Bukhara Khanate

Bukhara Khanate

 

a feudal state in Middle Asia from the 16th to the early 20th centuries. It was founded by Sheibanids on the ruins of the Timurid state. The name “Bukhara Khanate” appeared at the end of the 16th century, after the capital of the state was transferred from Samarkand to Bukhara.

The khanate’s greatest political strengthening and territorial expansion were associated with the activity of Abdullah-Khan II (ruled 1557-98): it conquered Balkh and Fergana (1573), Tashkent (1576), Khorasan—including Herat and Mashhad (1582-83), and Khorezm (1593-94) and established commercial and diplomatic relations with the Russian state. Handicrafts and trade developed in the cities, and construction proceeded. After the death of Abdulla-Khan and the murder of his son, the Sheibanid dynasty in the Bukhara Khanate ended.

Under the rule of the Ashtarkhanid dynasty, the Bukhara Khanate experienced internecine struggle and war with Safavid Iran, the Kazakhs, and the Khiva Khanate. Feudal fragmentation increased in the first half of the 18th century. In 1740 the Bukhara Khanate was conquered by Nadir Shah. After the death of Nadir in 1747, as a result of internecine wars, power passed to the Mangyt dynasty, whose members called themselves emirs. The political and economic situation of the khanate stabilized somewhat, although feudal fragmentation was not eliminated. The system of feudal land ownership that had formed in the 16th century continued, with small modifications. The main land categories were amliak (state lands), mul’k (privately owned lands), and vakuf (lands of the Muslim clergy). The peasants, who were virtually deprived of land, cultivated it as métayers. Under the regime of Emir Khaidar (1800-26), wars against Khiva, and later Kokand, began anew. They continued up to the annexation of Middle Asia by Russia. The khanate was repeatedly shaken by popular uprisings, one of the largest of which was the uprising of the Khitai-Kipchaks (1821-25).

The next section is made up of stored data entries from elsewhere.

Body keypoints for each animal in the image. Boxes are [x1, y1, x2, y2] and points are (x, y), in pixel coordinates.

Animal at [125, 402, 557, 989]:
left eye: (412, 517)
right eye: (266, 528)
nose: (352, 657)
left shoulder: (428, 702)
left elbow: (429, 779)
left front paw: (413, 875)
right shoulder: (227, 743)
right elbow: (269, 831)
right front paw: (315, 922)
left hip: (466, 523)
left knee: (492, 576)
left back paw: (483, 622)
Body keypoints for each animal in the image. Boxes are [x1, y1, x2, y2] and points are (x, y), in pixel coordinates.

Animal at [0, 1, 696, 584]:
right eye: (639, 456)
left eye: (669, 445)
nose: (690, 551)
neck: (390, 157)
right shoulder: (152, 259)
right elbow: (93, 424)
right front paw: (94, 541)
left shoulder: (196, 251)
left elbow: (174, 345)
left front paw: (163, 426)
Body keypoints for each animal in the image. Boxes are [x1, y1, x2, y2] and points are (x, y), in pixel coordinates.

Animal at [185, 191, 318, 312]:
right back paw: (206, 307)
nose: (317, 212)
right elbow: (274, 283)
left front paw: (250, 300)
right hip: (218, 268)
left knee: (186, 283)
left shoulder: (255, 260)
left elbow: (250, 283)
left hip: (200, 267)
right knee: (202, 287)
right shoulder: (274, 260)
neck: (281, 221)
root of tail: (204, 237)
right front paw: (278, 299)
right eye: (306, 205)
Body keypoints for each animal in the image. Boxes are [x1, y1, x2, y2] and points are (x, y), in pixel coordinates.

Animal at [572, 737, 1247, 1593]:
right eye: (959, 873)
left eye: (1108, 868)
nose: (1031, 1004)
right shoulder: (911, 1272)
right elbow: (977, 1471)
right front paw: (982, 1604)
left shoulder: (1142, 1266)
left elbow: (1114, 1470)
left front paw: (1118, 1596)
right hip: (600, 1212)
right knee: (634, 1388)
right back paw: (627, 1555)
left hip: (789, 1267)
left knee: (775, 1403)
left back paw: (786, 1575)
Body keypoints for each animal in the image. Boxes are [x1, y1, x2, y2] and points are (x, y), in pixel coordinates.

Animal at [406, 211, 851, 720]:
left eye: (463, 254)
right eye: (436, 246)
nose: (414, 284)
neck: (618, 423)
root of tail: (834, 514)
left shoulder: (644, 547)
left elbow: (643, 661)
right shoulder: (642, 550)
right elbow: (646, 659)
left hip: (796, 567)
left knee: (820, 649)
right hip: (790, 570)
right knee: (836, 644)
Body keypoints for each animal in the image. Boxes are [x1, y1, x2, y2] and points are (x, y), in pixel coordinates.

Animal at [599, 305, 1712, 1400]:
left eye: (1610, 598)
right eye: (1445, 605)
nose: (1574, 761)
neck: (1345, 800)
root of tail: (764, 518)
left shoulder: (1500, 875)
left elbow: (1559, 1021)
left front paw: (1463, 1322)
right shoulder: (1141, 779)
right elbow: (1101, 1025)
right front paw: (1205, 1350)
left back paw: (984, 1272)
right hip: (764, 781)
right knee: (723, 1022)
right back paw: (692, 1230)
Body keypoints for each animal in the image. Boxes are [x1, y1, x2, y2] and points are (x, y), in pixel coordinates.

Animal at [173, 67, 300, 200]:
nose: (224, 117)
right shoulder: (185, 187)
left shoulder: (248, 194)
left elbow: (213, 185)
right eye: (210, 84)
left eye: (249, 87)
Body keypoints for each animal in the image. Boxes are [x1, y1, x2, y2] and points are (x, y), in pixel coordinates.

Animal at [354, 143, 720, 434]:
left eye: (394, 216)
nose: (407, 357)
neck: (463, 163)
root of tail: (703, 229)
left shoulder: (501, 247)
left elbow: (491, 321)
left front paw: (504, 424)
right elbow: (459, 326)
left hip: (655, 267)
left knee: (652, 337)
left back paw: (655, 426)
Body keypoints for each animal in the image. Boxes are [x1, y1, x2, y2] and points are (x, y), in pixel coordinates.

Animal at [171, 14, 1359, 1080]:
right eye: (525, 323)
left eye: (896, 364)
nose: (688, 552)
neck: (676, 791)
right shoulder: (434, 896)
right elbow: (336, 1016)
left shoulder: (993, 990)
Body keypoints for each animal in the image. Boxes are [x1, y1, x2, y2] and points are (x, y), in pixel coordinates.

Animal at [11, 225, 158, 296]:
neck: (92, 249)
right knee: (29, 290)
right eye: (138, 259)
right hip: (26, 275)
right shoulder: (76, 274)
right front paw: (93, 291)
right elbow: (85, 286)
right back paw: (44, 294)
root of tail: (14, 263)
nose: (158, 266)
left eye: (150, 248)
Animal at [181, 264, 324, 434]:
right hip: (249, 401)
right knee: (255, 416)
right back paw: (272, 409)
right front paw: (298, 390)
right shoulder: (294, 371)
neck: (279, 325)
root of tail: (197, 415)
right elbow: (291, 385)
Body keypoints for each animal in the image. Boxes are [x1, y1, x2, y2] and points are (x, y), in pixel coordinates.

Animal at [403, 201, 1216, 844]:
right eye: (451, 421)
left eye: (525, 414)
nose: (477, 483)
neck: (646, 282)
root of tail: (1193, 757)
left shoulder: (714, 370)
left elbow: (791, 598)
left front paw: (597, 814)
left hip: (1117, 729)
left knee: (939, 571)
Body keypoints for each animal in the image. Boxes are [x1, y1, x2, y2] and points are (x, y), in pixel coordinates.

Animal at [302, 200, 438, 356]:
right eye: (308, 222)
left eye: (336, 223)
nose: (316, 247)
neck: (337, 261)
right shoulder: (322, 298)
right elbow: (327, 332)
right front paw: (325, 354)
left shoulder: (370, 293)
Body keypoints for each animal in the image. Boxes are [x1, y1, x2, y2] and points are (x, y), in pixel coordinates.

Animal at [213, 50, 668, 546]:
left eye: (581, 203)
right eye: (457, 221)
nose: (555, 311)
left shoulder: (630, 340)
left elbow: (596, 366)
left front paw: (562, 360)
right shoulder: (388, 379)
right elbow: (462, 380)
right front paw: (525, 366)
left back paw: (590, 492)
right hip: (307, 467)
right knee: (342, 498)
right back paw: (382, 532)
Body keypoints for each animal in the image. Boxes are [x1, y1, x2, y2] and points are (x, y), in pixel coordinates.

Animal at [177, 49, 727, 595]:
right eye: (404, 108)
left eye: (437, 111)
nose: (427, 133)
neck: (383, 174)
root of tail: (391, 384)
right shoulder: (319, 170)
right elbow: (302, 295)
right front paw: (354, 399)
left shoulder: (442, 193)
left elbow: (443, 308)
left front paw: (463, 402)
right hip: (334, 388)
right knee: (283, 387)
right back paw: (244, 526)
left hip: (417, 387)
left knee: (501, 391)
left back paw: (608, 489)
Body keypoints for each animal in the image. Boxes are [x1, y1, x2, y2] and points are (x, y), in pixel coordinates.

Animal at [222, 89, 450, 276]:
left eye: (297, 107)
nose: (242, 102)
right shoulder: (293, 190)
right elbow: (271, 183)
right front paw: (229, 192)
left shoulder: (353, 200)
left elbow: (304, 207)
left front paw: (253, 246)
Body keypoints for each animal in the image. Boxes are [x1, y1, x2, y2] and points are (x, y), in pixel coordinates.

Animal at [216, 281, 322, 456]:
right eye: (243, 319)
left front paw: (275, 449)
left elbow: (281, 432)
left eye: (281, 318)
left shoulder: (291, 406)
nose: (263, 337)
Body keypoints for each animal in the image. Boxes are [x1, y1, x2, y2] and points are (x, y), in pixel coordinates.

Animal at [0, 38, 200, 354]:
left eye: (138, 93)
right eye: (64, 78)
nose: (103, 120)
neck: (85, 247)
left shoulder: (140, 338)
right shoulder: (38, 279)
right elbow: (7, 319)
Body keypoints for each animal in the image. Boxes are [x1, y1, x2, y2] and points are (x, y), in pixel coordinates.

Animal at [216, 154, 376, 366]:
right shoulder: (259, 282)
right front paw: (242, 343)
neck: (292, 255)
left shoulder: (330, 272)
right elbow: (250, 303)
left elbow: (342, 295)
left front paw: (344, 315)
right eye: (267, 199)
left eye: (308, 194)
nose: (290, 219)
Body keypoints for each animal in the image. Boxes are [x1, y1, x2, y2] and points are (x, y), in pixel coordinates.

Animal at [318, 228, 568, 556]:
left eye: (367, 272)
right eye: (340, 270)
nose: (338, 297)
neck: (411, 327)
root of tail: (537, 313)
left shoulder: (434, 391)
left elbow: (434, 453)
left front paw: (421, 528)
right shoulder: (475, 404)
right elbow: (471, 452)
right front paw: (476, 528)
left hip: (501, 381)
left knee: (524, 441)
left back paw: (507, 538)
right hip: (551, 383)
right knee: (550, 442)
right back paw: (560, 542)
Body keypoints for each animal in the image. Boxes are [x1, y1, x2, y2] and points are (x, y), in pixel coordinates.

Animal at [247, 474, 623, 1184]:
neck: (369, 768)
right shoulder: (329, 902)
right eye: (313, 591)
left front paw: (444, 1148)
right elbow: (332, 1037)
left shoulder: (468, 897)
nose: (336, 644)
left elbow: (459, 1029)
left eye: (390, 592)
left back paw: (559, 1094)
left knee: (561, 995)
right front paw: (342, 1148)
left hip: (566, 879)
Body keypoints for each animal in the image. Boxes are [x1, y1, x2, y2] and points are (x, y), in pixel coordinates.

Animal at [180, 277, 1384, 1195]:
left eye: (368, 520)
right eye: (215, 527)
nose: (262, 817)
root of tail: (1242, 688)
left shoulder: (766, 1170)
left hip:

In 1868, after the defeat inflicted on the emir’s forces near Samarkand by the Russian Army, the Bukhara Khanate was annexed to Russia, with the status of a vassal state. Relations between the Bukhara Khanate and the Russian Empire were regulated by treaties of 1868 and 1873. When the Bukhara Khanate was annexed to Russia, its general level of development was very low: agriculture was backward, and industry was at the level of underdeveloped small-scale handicraft production. As the national economy of the Bukhara Khanate was drawn into the all-Russian market, capitalism began to penetrate Bukhara, albeit very slowly: commercial farming—above all, the cultivation of cotton—began to develop. On Sept. 2, 1920, the toilers of Bukhara, supported by units of the Red Army, overthrew the emir’s regime. At the First All-Bukhara Kurultai (congress), representatives of the people proclaimed the Bukhara People’s Soviet Republic (Oct. 8, 1920).

REFERENCES

Ivanov, P. P. Ocherki po istorii Srednei Azii (XVI-seredina XIX v.). Moscow, 1958.
Istoriia tadzhikskogo naroda, vol. 2, books 1-2. Moscow, 1964.
Istoriia Uzbekskoi SSR, vols. 1-3. Tashkent, 1967-68.